Each dataset has x(node)
features, edge_index
, edge_label
, and edge_class
to indicate the dataset’s source.
Note that edge_class
is imbalanced since the number of edges in each dataset is different.
Given the 4 datasets (index from 0 to 3) and a LinkNeighborLoader
for combining them into each batch.
# Each value represents the number of the dataset
print(data.edge_class)
# tensor([1, 3, 2, 3, 0, 2, 2, 0], device='cuda:2') #batch 0
# tensor([0, 2, 0, 2, 2, 1, 1, 3], device='cuda:2') #batch 1
# tensor([0, 2, 0, 0, 0, 0, 2, 1], device='cuda:2') #batch 2
...
class MyModel(torch.nn.Module):
def __init__(self, args, in_channels, hidden_channels, out_channels, num_relations):
super(MyModel, self).__init__()
...
def forward(self, d1, d2, node_id, neighbor_cl_ids, edge_index, edge_type):
x_dict, attn1_dict, attn2_dict = {}, {}, {} # = {} #
# trial2: Concat
for e_i_class in torch.unique(neighbor_cl_ids):
x = torch.cat((d1[node_id], d2[int(e_i_class.item())][node_id]), dim=1)
x, (edge_index_1, a_1) = self.conv1(x, edge_index, edge_type, return_attention_weights=True) #
x = self.act(x)
x = self.dropout(x)
x, (edge_index_2, a_2) = self.conv2(x, edge_index, edge_type, return_attention_weights=True) #
x_dict[int(e_i_class.item())] = x
attn1_dict[int(e_i_class.item())] = (edge_index_1, a_1)
attn2_dict[int(e_i_class.item())] = (edge_index_2, a_2)
return x_dict, attn1_dict, attn2_dict
In the model, I set the dictionaries to save the embedding vectors and 1st/2nd attention scores across the datasets.

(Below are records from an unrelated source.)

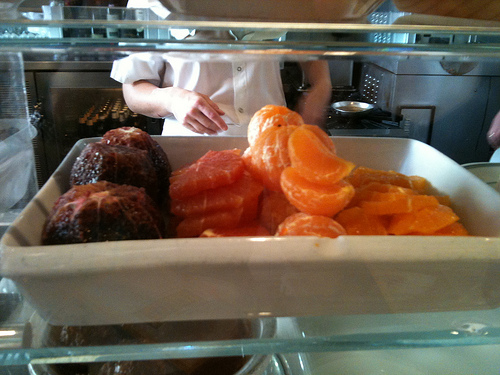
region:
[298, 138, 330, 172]
orange wedge in the pan.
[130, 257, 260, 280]
plastic pan on shelf.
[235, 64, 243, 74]
button on the shirt.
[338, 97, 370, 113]
pan on the stove.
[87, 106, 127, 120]
bottles near the stove.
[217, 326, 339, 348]
shelf made of glass.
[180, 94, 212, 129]
person's right hand.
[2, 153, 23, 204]
white plastic bag in background.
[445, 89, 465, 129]
commercial stainless steel kitchen appliance.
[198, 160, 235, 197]
slices of grapefruit in pan.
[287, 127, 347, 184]
a slice of orange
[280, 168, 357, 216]
a slice of orange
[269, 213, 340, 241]
a slice of orange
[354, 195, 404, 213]
a slice of orange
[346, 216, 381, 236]
a slice of orange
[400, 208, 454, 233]
a slice of orange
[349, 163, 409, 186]
a slice of orange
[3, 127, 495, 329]
a white baking tray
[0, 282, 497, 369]
a clear glass shelf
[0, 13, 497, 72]
a clear glass shelf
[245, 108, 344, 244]
Peeled oranges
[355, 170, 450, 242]
A pile of orange slices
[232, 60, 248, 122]
Buttons on the white chefjacket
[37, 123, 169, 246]
A dark fruit in the tub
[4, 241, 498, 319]
A glass white tub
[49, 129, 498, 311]
A tub with fruit in it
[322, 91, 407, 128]
A pan on the stove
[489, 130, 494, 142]
A ring on the blurry hand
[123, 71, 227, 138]
The arm of the chef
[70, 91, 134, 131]
Bottles in a fridge on the ground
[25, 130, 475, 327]
white tray with peeled fruit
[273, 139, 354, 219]
oranges with no skin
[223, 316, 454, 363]
glass edge of shelf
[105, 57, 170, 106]
rolled up white sleeve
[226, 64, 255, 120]
buttons on white shirt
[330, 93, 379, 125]
shiny round metal pan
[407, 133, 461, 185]
light reflection on tray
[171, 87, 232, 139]
hand in front of shirt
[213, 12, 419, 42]
edge of glass top shelf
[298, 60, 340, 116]
blur of moving arm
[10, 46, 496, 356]
a container of fruit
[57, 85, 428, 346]
a container of peeled fruti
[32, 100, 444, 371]
a container with fruit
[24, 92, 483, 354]
a container with peeled fruit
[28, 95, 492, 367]
a container with food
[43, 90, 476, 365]
a white container with fruit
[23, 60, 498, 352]
a white container with peeled fruit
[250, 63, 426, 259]
orange slices in a pile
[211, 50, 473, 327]
peeled orange slices together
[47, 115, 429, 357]
a container of food on shelf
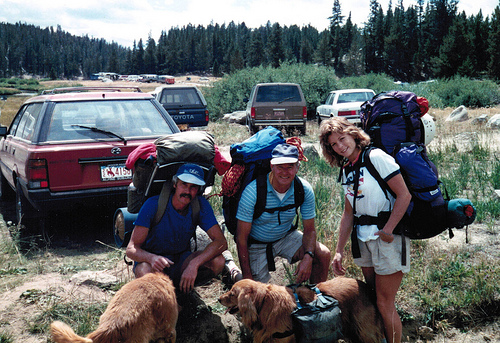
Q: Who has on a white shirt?
A: Female on right.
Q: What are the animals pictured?
A: Dogs.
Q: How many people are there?
A: Three.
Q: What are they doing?
A: Going hiking.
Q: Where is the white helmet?
A: On females backpack.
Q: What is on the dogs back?
A: Backpack.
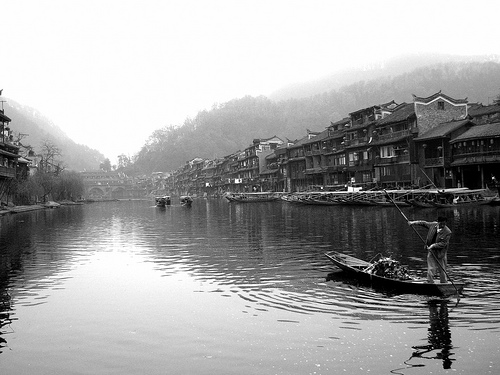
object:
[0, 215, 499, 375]
light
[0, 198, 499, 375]
ripples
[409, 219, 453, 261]
jacket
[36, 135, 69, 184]
tree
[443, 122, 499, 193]
buildings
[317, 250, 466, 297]
boat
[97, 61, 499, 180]
forest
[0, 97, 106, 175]
hill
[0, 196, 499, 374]
river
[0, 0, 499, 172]
sky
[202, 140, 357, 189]
lights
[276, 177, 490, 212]
object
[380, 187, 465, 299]
paddle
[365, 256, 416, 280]
color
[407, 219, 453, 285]
suit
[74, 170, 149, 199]
bridge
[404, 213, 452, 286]
he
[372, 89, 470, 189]
houses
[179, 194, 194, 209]
boats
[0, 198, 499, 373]
waves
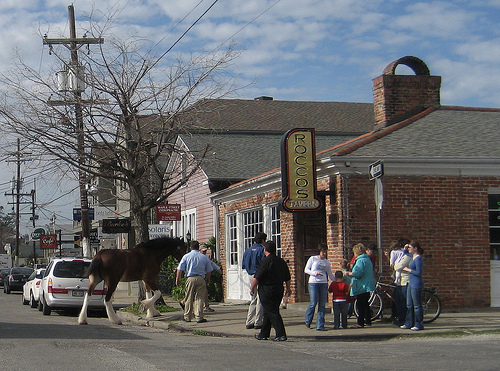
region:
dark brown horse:
[74, 217, 213, 338]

During epochs, I tried to train the model like this:
for epoch in range(3):
...
model.train()
for data in tqdm(train_loader):
data = data.to(device)
print(data.edge_class)
optimizer.zero_grad()
z, a1, a2 = model(data.x[0], data.x[1], data.n_id, data.edge_class, data.edge_index, data.edge_type)
# z: dictionary of node embedding vectors, a1&a2: dictionary of attention scores from GAT-based model
# The key of dictionary will be the index of dataset and value contains the corresponding vectors per dataset
However, after running the epochs, I only could get the values of the partial dataset, not the full dataset. (i.e., there were no data for the 2nd dataset (idx=1))
I guess that the dictionary would save the last result.
print(z)
{0: tensor([[ 0.3912, -0.7021, 0.1847, ..., -1.2331, 0.6514, 0.3439],
...,
[ 0.3215, -1.5592, -0.0601, ..., -2.0088, 0.7314, 0.1563]],
device='cuda:2', grad_fn=<AddBackward0>),
2: tensor([[ 0.4996, -0.5098, 0.2439, ..., -1.1096, 0.5557, 0.3468],
...,
[ 0.3767, -1.5131, -0.0300, ..., -1.9102, 0.6989, 0.1949]],
device='cuda:2', grad_fn=<AddBackward0>),
3: tensor([[ 2.9430e-01, -5.2454e-01, 4.5100e-04, ..., -9.9463e-01,
5.5265e-01, 3.9856e-01],
...,
[ 3.2548e-01, -1.6286e+00, -1.1648e-01, ..., -2.0169e+00,
6.8402e-01, 2.6424e-01]], device='cuda:2', grad_fn=<AddBackward0>)}
After tracking the code, I found that all values were preserved after removing optimizer.zero_grad()
.
But I think that removing optimizer.zer_grad()
is the wrong context since my model is a mini-batched, not an RNN-based model.
To save the all updated embedding vectors and attention score, how should I fix my code?
Thank you for reading the massy question.